Willem, who was halfway out of the room by this time, halted, turned back and, unobserved, stood listening with wide eyes and open mouth.

"What in blue blazes are you talking about?" thundered McPherson, glowering down on his rector's wife in a most unadmiring manner.

"About Mr. Grimm. Does he know yet that he must die?"

"Does the whole damned town know it?" roared the doctor.

"Oh!" cried Mrs. Batholommey in prim horror at the explosive adjective.

"You see, Doctor," put in the rector with urbane haste, before his spouse could recover breath to rebuke the blasphemer or return to the attack. "You see, it's this way: You consulted Mr. Grimm's lawyer. And his wife told my wife."

"Gabbed, did he?" snorted McPherson. "To perdition with the professional man who gabs to his wife!"

"Oh, Doctor!" expostulated Mrs. Batholommey. "How can——?"

"I am inexpressibly grieved," said her husband, "to learn that Mr. Grimm has an incurable malady. And is it true that the nature of it is——?"

"The nature of the whole affair is this," returned McPherson. "He isn't to be told. Understand that, please. He must not know. I didn't say he had to die at once. He may outlive us all. He probably will. And, in any event, no one must speak to him about it."

"I should think," said Mrs. Batholommey in lofty rebuke, "that a man's rector might be allowed to talk to him on such a theme. It seems to me, Dr. McPherson, if you can't do any more, it's his turn. From the way you doctors assume control of everything, it's a wonder to me you don't want to baptise the babies, too."

"Rose!" murmured the doctor in mild reproof.

"At the last moment," Mrs. Batholommey insisted, ignoring her husband, "Mr. Grimm will want to make a will. And you know he hasn't. He'll want to remember the Episcopal Church of Grimm Manor, and his charities—and his—friends. If he doesn't, the rector will be blamed as usual. You're not doing right, Doctor, in keeping——"

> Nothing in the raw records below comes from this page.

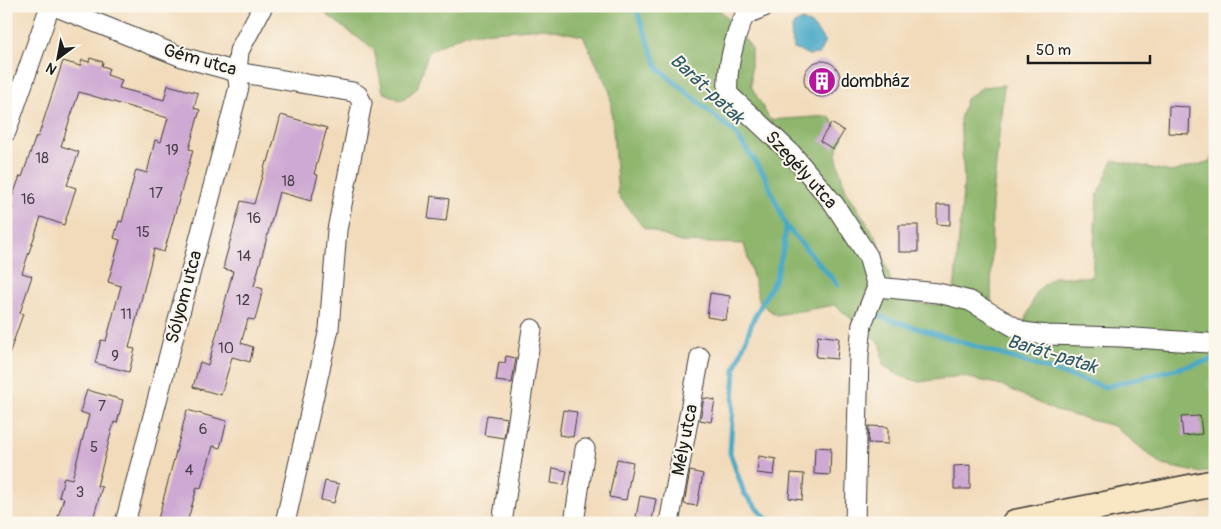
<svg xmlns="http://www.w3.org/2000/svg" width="1221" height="529" font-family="Pangolin,sans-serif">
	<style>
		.forest { fill: #8eb66d; stroke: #556944 }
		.water { fill: #47a8c6; stroke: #326271 }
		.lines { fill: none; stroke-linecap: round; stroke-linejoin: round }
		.stream { stroke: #47a8c6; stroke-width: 5 }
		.building { fill: #cea9d3 }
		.street-casing { stroke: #3c3934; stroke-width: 21 }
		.secondary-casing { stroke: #3c3934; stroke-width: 29 }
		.street { stroke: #fff; stroke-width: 19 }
		.secondary { stroke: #f9e7c3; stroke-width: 26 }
		.labels { text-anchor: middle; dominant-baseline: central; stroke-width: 4; stroke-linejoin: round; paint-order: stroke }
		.number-label { font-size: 15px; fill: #483f4a }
		.street-label { font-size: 18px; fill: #1c1c1c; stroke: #fbf7ec }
		.poi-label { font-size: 18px; fill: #1c1c1c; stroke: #fbf7ec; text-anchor: start }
		.water-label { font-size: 19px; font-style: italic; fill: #2f5b68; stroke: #fbf7ec }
	</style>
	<rect width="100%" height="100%" fill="#fbf7ec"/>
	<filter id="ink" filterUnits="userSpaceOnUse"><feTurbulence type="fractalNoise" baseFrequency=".02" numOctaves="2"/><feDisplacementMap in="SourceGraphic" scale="10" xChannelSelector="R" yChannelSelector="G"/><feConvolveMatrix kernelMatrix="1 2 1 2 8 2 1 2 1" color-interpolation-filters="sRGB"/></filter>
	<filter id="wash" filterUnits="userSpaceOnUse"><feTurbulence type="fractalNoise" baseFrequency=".0096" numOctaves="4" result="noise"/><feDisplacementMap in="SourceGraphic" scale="20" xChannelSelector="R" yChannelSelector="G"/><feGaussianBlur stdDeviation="1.12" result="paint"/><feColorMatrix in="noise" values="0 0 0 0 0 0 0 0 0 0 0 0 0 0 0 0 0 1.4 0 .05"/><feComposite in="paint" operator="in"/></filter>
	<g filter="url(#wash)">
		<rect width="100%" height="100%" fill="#f2dbbb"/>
		<path class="forest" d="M336 6H717L751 47V86L770 120 829 116 843 135 836 154 840 172 846 190 877 239 895 293C917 305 928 307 952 302L955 282 964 180 960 119 966 99 983 87 1004 85 992 204 991 323 1005 338 1022 328 1037 291 1053 277H1092L1097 196 1113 160 1171 172 1211 161 1215 145V469L1202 473 1162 465 1114 426 1056 411 1001 385 960 376 920 382 900 376 883 365 881 344 835 305 776 315 760 303 744 244 680 242 643 227 618 195 610 92 583 36 544 28 465 34 429 51 417 88 402 101 383 92 374 50 326 14Z"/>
		<path class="water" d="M803 20 814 27 825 41 819 54 809 55 794 49C793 39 788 34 794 24Z"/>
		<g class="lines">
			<g class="stream">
				<path d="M635 6 658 68 735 133 765 176 786 226 838 285"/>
				<path d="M881 317 1105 387 1215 359"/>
				<path d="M770 523 744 493 730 453 735 369 753 320 776 277 784 246 786 226"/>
			</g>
		</g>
		<g id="blocks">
			<g class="building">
				<path d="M90 58 103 62 102 66 109 68 107 75 122 80 119 88 164 100 168 85 198 93 194 108 200 110 189 149 193 150 164 252 154 249 129 348 135 349 129 372 95 363 101 340 106 341 121 286 108 282 120 240 114 238 119 221 122 222 136 170 147 173 155 140 161 142 168 118 79 92 61 146 79 152 67 185 76 188 64 225 41 217 22 273 32 276 20 313 23 314 8 357 6 356V266L11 252 6 250V229L13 207 9 206 20 176 22 177 36 136 38 137 63 61 80 66 82 60 89 62Z"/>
				<circle cx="822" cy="79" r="18"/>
				<path d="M1169 106 1190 107 1189 134 1168 133Z"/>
				<path d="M281 115 327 128 314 174 318 175 311 201 279 192 254 286 263 289 255 320 248 319 241 343 253 347 250 362 232 357 221 395 193 387 200 362 208 365 218 329 233 271 224 269V264L241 201 254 204 266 162H268Z"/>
				<path d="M831 123 844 131 833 149 820 141Z"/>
				<path d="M431 196 449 199 446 221 428 219Z"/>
				<path d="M937 205H950V225L937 224Z"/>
				<rect x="899" y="225" width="19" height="27"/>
				<path d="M710 293 730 296 726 320 707 317Z"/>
				<path d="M818 335 839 338 837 359 816 357Z"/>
				<path d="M506 356 516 358 512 383 496 381 499 362 505 363Z"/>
				<path d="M87 390 123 400 117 423 114 422 97 486 102 487 92 523H56L64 498 59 497 64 477 72 479 89 415 80 412Z"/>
				<path d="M704 398 715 400 711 422 700 420Z"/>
				<path d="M187 410 227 421 220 448 213 446 201 488 197 487 187 523H157Z"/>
				<path d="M563 410 577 412 573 437 559 435Z"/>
				<path d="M487 415 507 418 504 438 484 435Z"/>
				<path d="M1200 416 1202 434 1183 436 1181 417Z"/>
				<path d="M869 426 888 427V444L868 443Z"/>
				<path d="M815 447 831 448 830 475 814 474Z"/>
				<path d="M759 456 776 459 774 475 757 473Z"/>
				<path d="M617 459 633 462 626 500 609 497Z"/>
				<path d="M970 465V489H954V466Z"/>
				<path d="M553 468 567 471 564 485 551 483Z"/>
				<path d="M690 471 703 474 697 506 684 504Z"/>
				<path d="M791 473 804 474 802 500 789 498Z"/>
				<path d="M325 481 339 484 334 503 321 500Z"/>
				<path d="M640 496 656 499 652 520 636 517Z"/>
			</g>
		</g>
	</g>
	<g filter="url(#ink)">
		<use href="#blocks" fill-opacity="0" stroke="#3c3934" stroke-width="1"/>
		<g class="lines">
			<g class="street-casing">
				<g id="street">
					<path d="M54 6 182 57 237 72 353 92 358 95 362 103 337 230 329 329 285 523"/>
					<path d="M745 15C734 36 726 71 728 94L792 154 834 204 868 256 877 287"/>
					<path d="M745 15 766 6"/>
					<path d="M6 132 50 6"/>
					<path d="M877 287 938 293 970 301 1023 332 1047 335 1121 337 1208 343"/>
					<path d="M125 523 239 87 237 72 239 51 263 6"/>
					<path d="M502 523 532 329"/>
					<path d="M574 523 585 449"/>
					<path d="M669 523 700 357"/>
					<path d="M855 523 859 355 862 324 877 287"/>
				</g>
			</g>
			<g class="secondary-casing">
				<path id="secondary" d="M1015 523 1215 483"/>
			</g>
			<use href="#street" class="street"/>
			<use href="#secondary" class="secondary"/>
		</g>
	</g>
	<defs>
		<g id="building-disc" transform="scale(1.4375)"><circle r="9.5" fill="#b5179e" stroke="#fbf7ec"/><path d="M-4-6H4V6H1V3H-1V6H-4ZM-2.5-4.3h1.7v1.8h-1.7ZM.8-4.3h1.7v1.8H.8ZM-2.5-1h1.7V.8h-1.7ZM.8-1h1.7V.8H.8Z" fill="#fff"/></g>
	</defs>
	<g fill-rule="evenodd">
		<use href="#building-disc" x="822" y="81"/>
	</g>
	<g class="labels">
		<g class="number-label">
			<text x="172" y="150">19</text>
			<text x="42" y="158">18</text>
			<text x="288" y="181">18</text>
			<text x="156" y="193">17</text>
			<text x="28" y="199">16</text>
			<text x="254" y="218">16</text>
			<text x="143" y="232">15</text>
			<text x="244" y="256">14</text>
			<text x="243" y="300">12</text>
			<text x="126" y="314">11</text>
			<text x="226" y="348">10</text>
			<text x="115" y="356">9</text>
			<text x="102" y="406">7</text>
			<text x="203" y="429">6</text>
			<text x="94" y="447">5</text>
			<text x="189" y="470">4</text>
			<text x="80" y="492">3</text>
		</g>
		<g class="street-label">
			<text transform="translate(200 60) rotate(16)">Gém utca</text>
			<text transform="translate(801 170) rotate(48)">Szegély utca</text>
			<text transform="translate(184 297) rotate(-75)">Sólyom utca</text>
			<text transform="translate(685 440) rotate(-79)">Mély utca</text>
		</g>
		<g class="poi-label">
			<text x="841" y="81">dombház</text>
		</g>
		<g class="water-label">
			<text transform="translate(707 89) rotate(43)">Barát-patak</text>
			<text transform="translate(1052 354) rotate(17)">Barát-patak</text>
		</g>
	</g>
	<rect width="1221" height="529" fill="none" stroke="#fbf7ec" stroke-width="25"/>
	<g transform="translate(58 58) rotate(212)" stroke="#fbf7ec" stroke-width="4" paint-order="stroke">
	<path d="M0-4L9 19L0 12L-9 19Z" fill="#1c1c1c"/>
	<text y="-8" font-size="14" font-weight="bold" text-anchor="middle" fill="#1c1c1c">N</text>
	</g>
	<path d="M1028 55v8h122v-8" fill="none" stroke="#1c1c1c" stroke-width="2.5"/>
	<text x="1036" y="55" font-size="15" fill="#1c1c1c" stroke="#fbf7ec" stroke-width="4" paint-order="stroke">50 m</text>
</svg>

"Rose! My dear!" interjected her husband. "These private matters——"

"But——"

"I'll trouble you, Mrs. Batholommey," shouted McPherson, "to attend to your own affairs, and——"

"Doctor!" bleated the rector.

"Oh, let him talk, Henry!" sniffed Mrs. Batholommey in semi-tearful exaltation. "I can bear it. Besides," coming to earth level, "no one in town pays any attention to what he says since he has taken up with spiritualism."

"Oh, Rose! My dear!"

"Shut up!" whispered McPherson wrathfully. "Here he comes. Remember what I——"

Peter Grimm put an end to the warning by reappearing from the cellar with a small demijohn in his hand. His face brightened into a smile of pleasant greeting as he saw his two new guests.

"Why," he exclaimed, "this is the jolliest sort of a surprise. I hope I haven't kept you waiting long?"

The rector and his wife glanced at each other in embarrassment. Mrs. Batholommey turned toward Peter with a lachrymose grimace, intended doubtless for a consoling smile, and seemed about to break into a torrent of speech. But the rector, after a timid look at McPherson, nervously forestalled her by coming hurriedly to the front.

"Good-morning, dear friend," said he. "This is just a little impromptu visit of gratitude. We wish to thank you for the lovely flowers that Willem brought us a few minutes ago, and for the noble check you sent yesterday."